◆ 引文:
┄┄┄┄┄┄┄┄┄┄

这里要选两个点,可以先求一次直径。然后在最长直径上从中间把整棵树分为两棵树,然后分别求这两棵树的直径,分别求出中点与距离值即可
给定一棵树,从整棵树中选出两个节点,每个节点会选择这两个节点中离自己更近的点作为目标点,求怎样选点能使得所有点目标点的距离的最大值最小,输出这个距离值,以及选为目标点的编号
分析可以得出,节点选在直径上时最优。
当只选一个点时,选直径上的中点时最优。
这里要选两个点,可以先求一次直径。然后在最长直径上从中间把整棵树分为两棵树,然后分别求这两棵树的直径,分别求出中点与距离值即可
/******************************************************
* File Name: 3820.cpp
* Author: kojimai
* Create Time: 2014年10月21日 星期二 14时28分52秒
******************************************************/
#include<cstdio>
#include<cstring>
#include<cmath>
#include<algorithm>
#include<iostream>
#include<queue>
using namespace std;
#define FFF 200005
int first[FFF],e,v[FFF*2],next[FFF*2],pre[FFF],level[FFF];
void addedge(int x,int y) {
v[e] = y; next[e] = first[x]; first[x] = e++;
v[e] = x; next[e] = first[y]; first[y] = e++;
}
queue<int> p;
int bfs(int x) {
int ret = x,len = 0;
while(!p.empty()) p.pop();
level[x] = 0; pre[x] = 0;
p.push(x);
while(!p.empty()) {
int now = p.front(); p.pop();
for(int k = first[now]; ~k; k=next[k]) {
int va = v[k];
if(pre[va] == -1) {
pre[va] = now;
level[va] = level[now] + 1;
if(len == level[now]) {
len = level[now] + 1;
ret = va;
}
p.push(va);
}
}
}
return ret;
}
int geta(int now,int le)

┄┄┄┄┄┄┄┄┄┄

◆ 提取资料:
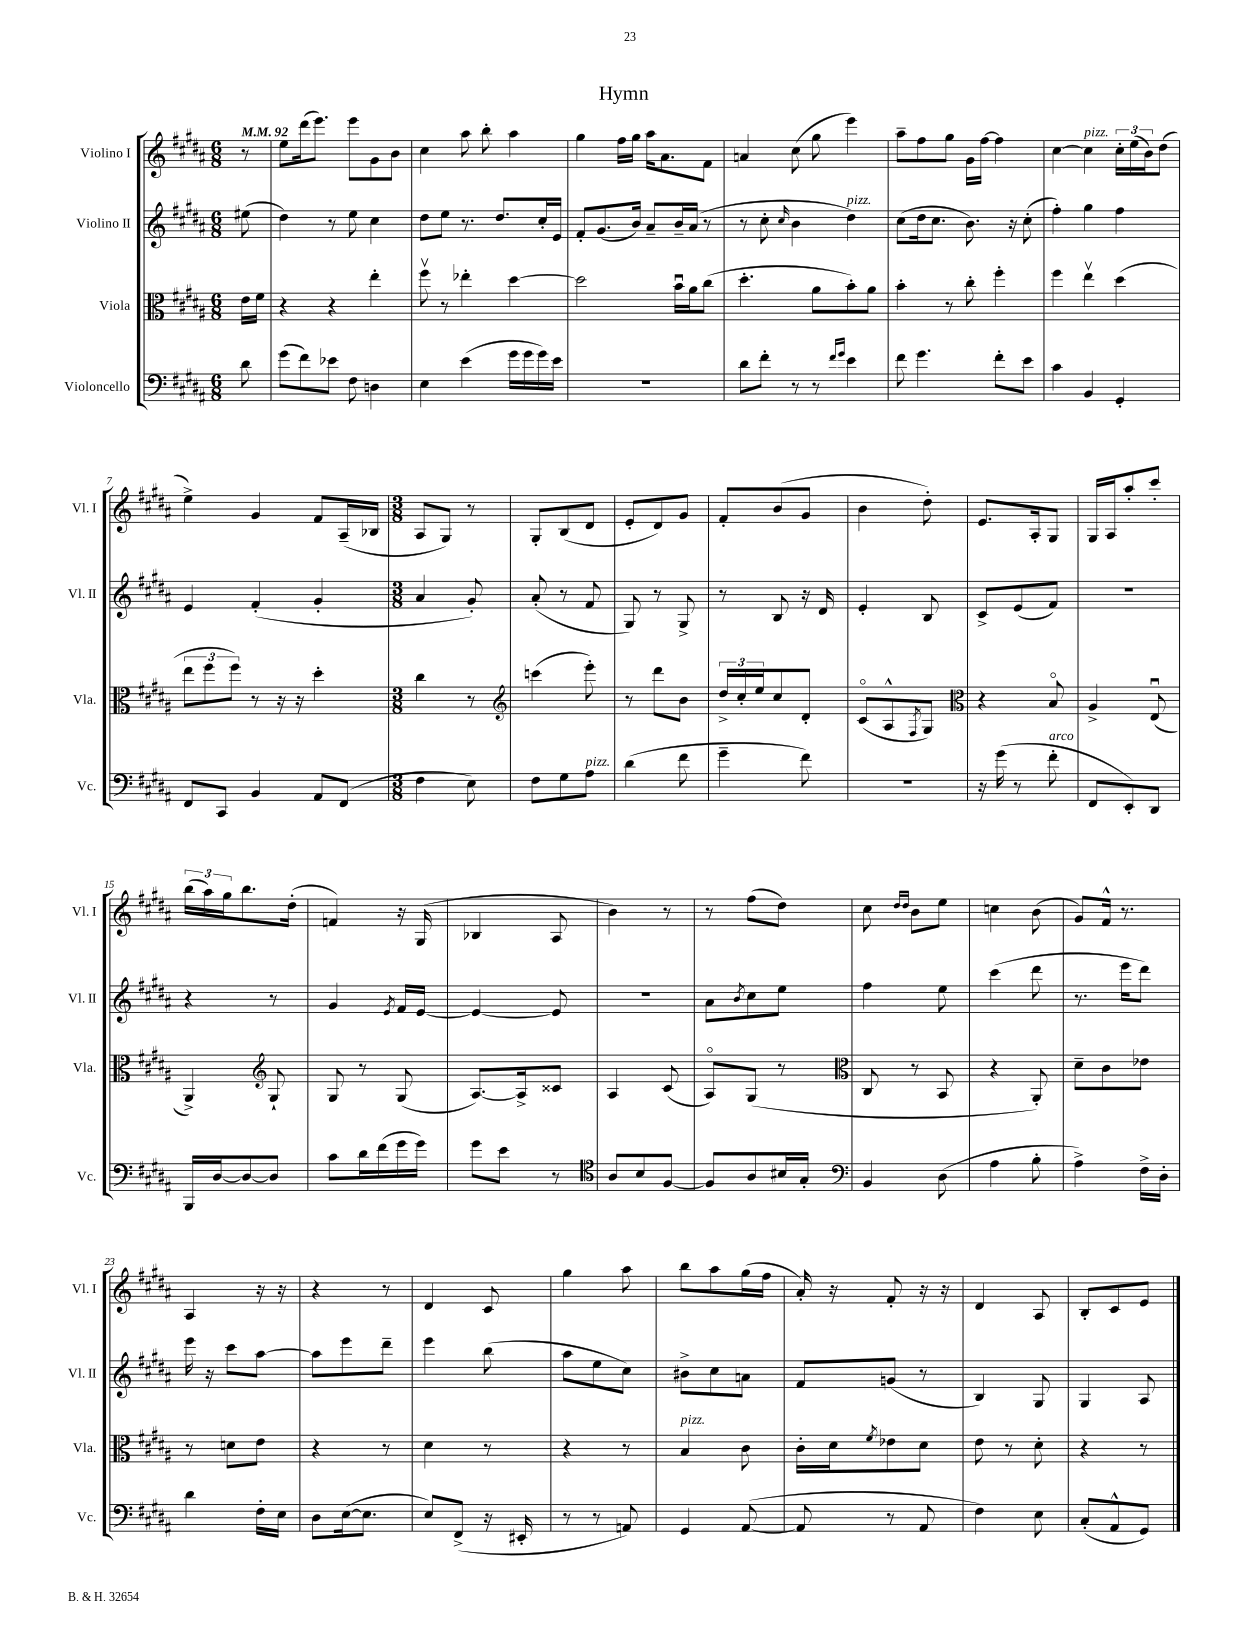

**kern	**kern	**kern	**kern
*staff4	*staff3	*staff2	*staff1
*clefF4	*clefC3	*clefG2	*clefG2
*k[f#c#g#d#a#]	*k[f#c#g#d#a#]	*k[f#c#g#d#a#]	*k[f#c#g#d#a#]
*M6/8	*M6/8	*M6/8	*M6/8
*MM92	*MM92	*MM92	*MM92
8d#\	16e\LL	(8ee#\	8r
.	16f#\JJ	.	.
=	=	=	=
(8g#\L	4r	4dd#\)	8ee\L
8f#\)	.	.	(16ddd#\k
.	.	.	8.eee\J)
8e-\J	4r	8r	.
8F#\	.	8ee\	8eee\L
4D\	4ee'\	4cc#\	8g#\
.	.	.	8b\J
=	=	=	=
4E\	8ff#v\	8dd#\L	4cc#\
.	8r	8ee\J	.
(4e\	4ee-'\	8.r	8aa#\
.	.	.	8bb'\
.	.	8.dd#/L	.
16g#\LL	[4dd#\	.	4aa#\
16g#\	.	.	.
16g#\)	.	16cc#'/L	.
16e\JJ	.	16e/JJ	.
=	=	=	=
2.r	2dd#\]	8f#'/L	4gg#\
.	.	(8.g#/	.
.	.	.	16ff#\LL
.	.	16b/Jk)	16gg#\JJ
.	.	8a#~/L	16aa#\LK
.	.	.	8.a#\
.	16bu\LL	16b~/L	.
.	16a#\J	(16a#/JJ	.
.	(8cc#\J	8r	8f#\J
=	=	=	=
8d#\L	4.dd#'\	8r	4a/
8f#'\J	.	8cc#'\	.
.	.	16qqcc#/	.
8r	.	4b\	(8cc#\
8r	8a#\L	.	8gg#\
16qqf#/LL	.	.	.
16qqg#/JJ	.	.	.
4e\	8b'\)	4dd#\)	4eee\)
.	8a#\J	.	.
=	=	=	=
8f#\	4b'\	(8cc#\L	8aa#~\L
4.g#\	.	16dd#\k	8ff#\
.	.	8.cc#\J	.
.	8r	.	8gg#\J
.	8cc#'\	8.b\)	16g#\LL
.	.	.	[16ff#\JJ
8f#'\L	4ff#'\	.	4ff#\]
.	.	16r	.
8e\J	.	(8cc#'\	.
=	=	=	=
4c#\	4ff#\	4ff#'\)	[4cc#\
4BB/	4eev\	4gg#\	4cc#\]
4GG#'/	(4dd#\	4ff#\	24cc#'\LL
.	.	.	(24ee\
.	.	.	24b\J)
.	.	.	(8dd#\J
=	=	=	=
8FF#/L	12ee\L	4e/	4ee^\)
.	12ff#\	.	.
8CC#/J	.	.	.
.	12ff#\J)	.	.
4BB/	8r	(4f#'/	4g#/
.	16r	.	.
.	16r	.	.
8AA#/L	4dd#'\	4g#'/	8f#/L
(8FF#/J	.	.	(16A#~/L
.	.	.	16B-/JJ
=	=	=	=
*M3/8	*M3/8	*M3/8	*M3/8
4F#\	4cc#\	4a#/	8A#/L
.	.	.	8G#/J)
8E\)	8r	8g#'/)	8r
=	=	=	=
*	*clefG2	*	*
8F#\L	(4ccc\	(8a#'/	8G#'/L
8G#\	.	8r	(8B/
8A#\J	8eee'\)	8f#/	8d#/J
=	=	=	=
(4d#\	8r	8G#/)	8e'/L
.	8ddd#\L	8r	8d#/)
8f#\	8b\J	8G#^/	8g#/J
=	=	=	=
4g#~\	24dd#^/LL	8r	8f#'/L
.	24cc#'/	.	.
.	24ee/J	.	.
.	8cc#/	8B/	(8b/
8f#\)	8d#'/J	16r	8g#/J
.	.	16d#/	.
=	=	=	=
4.r	(8c#o/L	4e'/	4b\
.	8A#^^/	.	.
.	8qF#/	.	.
.	8G#/J)	8B/	8dd#'\)
=	=	=	=
*	*clefC3	*	*
16r	4r	8c#^/L	8.e/L
(16g#\	.	.	.
8r	.	(8e/	.
.	.	.	16A#'/k
8f#'\	8Bo/	8f#/J)	8G#/J
=	=	=	=
8FF#/L	4A#^/	4.r	16G#/LL
.	.	.	16A#/J
8EE'/)	.	.	8aa#'/
8DD#/J	(8Eu/	.	8ccc#'/J
=	=	=	=
16BBB/LL	4AA#^/)	4r	(24bb\LL
.	.	.	24aa#\)
[16D#/J	.	.	.
.	.	.	24gg#\J
8D#/_	.	.	8.bb\
*	*clefG2	*	*
8D#/]J	8G#`/	8r	.
.	.	.	(16dd#'\Jk
=	=	=	=
8c#\L	8G#/	4g#/	4f/)
16d#\L	8r	.	.
(16f#\	.	.	.
.	.	8qe/	.
16g#\	(8G#/	16f#/LL	16r
16g#\JJ)	.	[16e/JJ	(16G#/
=	=	=	=
8g#\L	[8.A#/L)	4e/_	4B-/
8e\J	.	.	.
.	16A#^/]k	.	.
8r	8c##/J	8e/]	8A#/
=	=	=	=
*clefC4	*	*	*
8A#/L	4A#/	4.r	4b\)
8B/	.	.	.
[8F#/J	(8c#/	.	8r
=	=	=	=
8F#/]L	8A#o/L)	8a#\L	8r
.	.	8qb/	.
8A#/	(8G#/J	8cc#\	(8ff#\L
16B#/L	8r	8ee\J	8dd#\J)
16G#'/JJ	.	.	.
=	=	=	=
*clefF4	*clefC3	*	*
4BB/	8C#/	4ff#\	8cc#\
.	.	.	16qqdd#/LL
.	.	.	16qqdd#/JJ
.	8r	.	8b\L
(8D#\	8BB/	8ee\	8ee\J
=	=	=	=
4A#\	4r	(4ccc#\	4cc\
8B'\	8AA#'/)	8ddd#\	(8b\
=	=	=	=
4A#^\)	8d#~\L	8.r	8g#/L)
.	8c#\	.	16f#^^/Jk
.	.	16eee\LK	8.r
16F#^\LL	8e-\J	8ddd#\J)	.
16D#'\JJ	.	.	.
=	=	=	=
4d#\	8r	16eee\	4A#/
.	.	16r	.
.	8d\L	8ccc#\L	.
16F#'\LL	8e\J	[8aa#\J	16r
16E\JJ	.	.	16r
=	=	=	=
8D#\L	4r	8aa#\]L	4r
([16E\k	.	8eee\	.
8.E\]J	.	.	.
.	8r	8ddd#~\J	8r
=	=	=	=
8E/L)	4d#\	4eee\	4d#/
(8FF#^/J	.	.	.
16r	8r	(8bb\	8c#/
16EE#'/	.	.	.
=	=	=	=
8r	4r	8aa#\L	4gg#\
8r	.	8ee\	.
8AA/)	8r	8cc#\J)	8aa#\
=	=	=	=
4GG#/	4B/	8b#^\L	8bb\L
.	.	8cc#\	8aa#\
([8AA#/	8c#\	8a\J	(16gg#\L
.	.	.	16ff#\JJ
=	=	=	=
8AA#/]	16c#'\LL	8f#/L	16a#'/)
.	16d#\J	.	16r
.	8qf#/	.	.
8r	8e-\	(8g/J	8f#'/
8AA#/	8d#\J	8r	16r
.	.	.	16r
=	=	=	=
4F#\)	8e\	4B/)	4d#/
.	8r	.	.
8E\	8d#'\	8G#/	8A#/
=	=	=	=
(8C#'/L	4r	4G#/	8B'/L
8AA#^^/	.	.	8c#/
8GG#/J)	8r	8A#/	8e/J
==	==	==	==
*-	*-	*-	*-
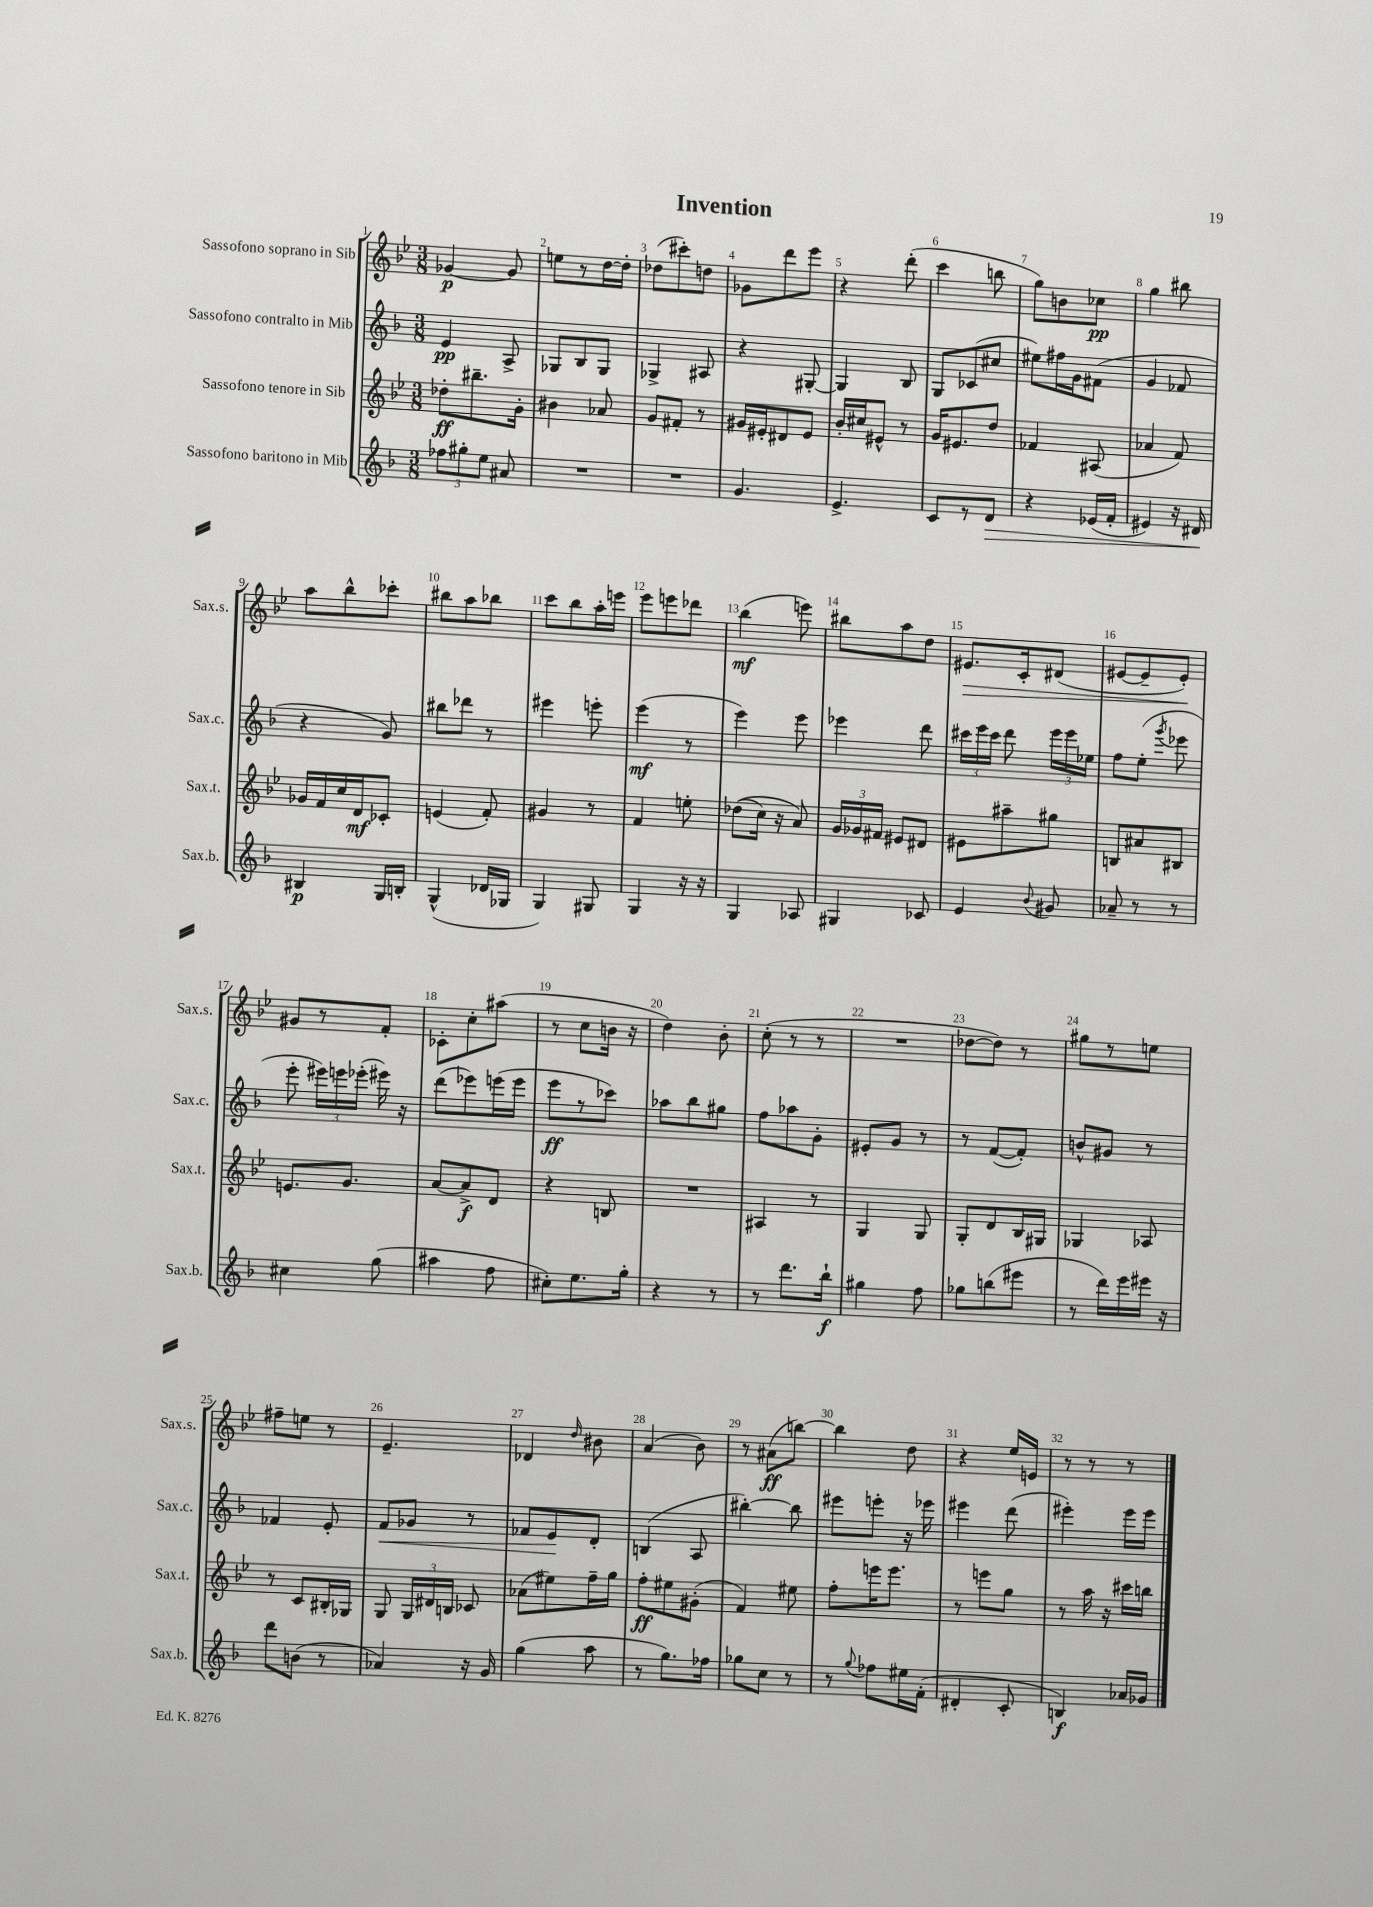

┄┄┄┄┄┄┄┄┄┄

◆ 任务说明: 请从这篇讲树上选两点求直径的题解最后显示的那一行之后开始续写。

◆ 结果:
{
while(level[now] > le/2)
now = pre[now];
return now;
}
int main() {
int keng,n,x,y,ans;
scanf("%d",&keng);
while(keng--) {
e = 0;
memset(first,-1,sizeof(first));
memset(pre,-1,sizeof(first));
scanf("%d",&n);
for(int i = 1;i < n;i++) {
scanf("%d%d",&x,&y);
addedge(x,y);
}
int tmp = bfs(1);//先任选一点找深度最深的点,该点必为直径的一个端点
memset(pre,-1,sizeof(pre));
int tmp1 = bfs(tmp);//以找到的直径端点为起点,找深度最深的叶子节点,即直径的另一个端点
int len = level[tmp1] + 1;//求得的直径长度
//cout<<" len = "<<len<<endl;
int t1,t2,ans1,ans2;
t2 = tmp1;
while(level[pre[t2]]+1 > len/2)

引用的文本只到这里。